Social bases for reviving democracy

The challenge now is identifying the existing social bases that could fight in the long run for this program in the interests of the entire working class. That includes students and public sector workers. It’s unpopular to defend their struggles in the mainstream media because of the pervasiveness of anti-union discourse. Some may also have genuine concerns about disruption to public life caused by strikes and protests. 

The left must include constitutional reform—especially devolution to building a more ethnically inclusive movement—as one of its demands. But it cannot be restricted to abolishing the executive presidency as the sole benchmark for progressive politics, or even who to vote for in the upcoming election.

 

But if the left is willing to give direction to the demands of these struggles, it could connect them to the much bigger challenges facing the entire community. That could help align tactics with strategy. It could inform the way students and public sector workers conduct their battles, to identify more effective methods of building public support.

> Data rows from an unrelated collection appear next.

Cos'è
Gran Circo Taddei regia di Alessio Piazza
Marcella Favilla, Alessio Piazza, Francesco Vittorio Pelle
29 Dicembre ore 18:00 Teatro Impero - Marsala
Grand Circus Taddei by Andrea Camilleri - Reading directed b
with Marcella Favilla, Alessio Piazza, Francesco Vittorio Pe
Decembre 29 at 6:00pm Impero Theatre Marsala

An example is the teachers’ strike wave in the US. The upsurge last year has inspired strikes in diverse industries, from coal mining to auto manufacturing. Care workers in the public sector have become a critical constituency of struggles to redistribute wealth, and to make sure everyone has a better livelihood. That includes not just higher wages for teachers, but better services for parents and children. Moreover, these groups of workers are pushing back against the right-wing populists who scapegoat migrants. 

Similarly, in Sri Lanka, like much of the Global South, trade unions have an important social movement role to play as guarantors of democracy. That includes basic liberties and freedoms that are either under threat or haven’t been activated in any meaningful sense, including freedom of speech and the freedom to critique traditional authorities.

There are contradictory reasons for hope and fear. All around the world, the tide may be beginning to turn. In the course of the Brexit debacle, the possibility of fighting on the terrain of anti-austerity politics has emerged. Similarly, the fight within the Democratic Party regarding the best way to confront Trump has led to debates about issues that had been ignored for years, including universal healthcare. 

There is no guarantee that each country or region moves according to the same temporality. Sri Lanka was relatively shielded from the global economic effects of the Great Recession. Will it be equally safe from its political aftermath in the rise of far-right politicians consolidating authoritarian and potentially proto-fascist regimes? 

The answer depends on how seriously we take the upcoming election battle as a defence of weak democracy. The left needs whatever space it can get to take on the long-term task of organising to break with an order that is far past its expiry date; an order which has led to authoritarian consolidation in the SLPP and crisis within the UNP.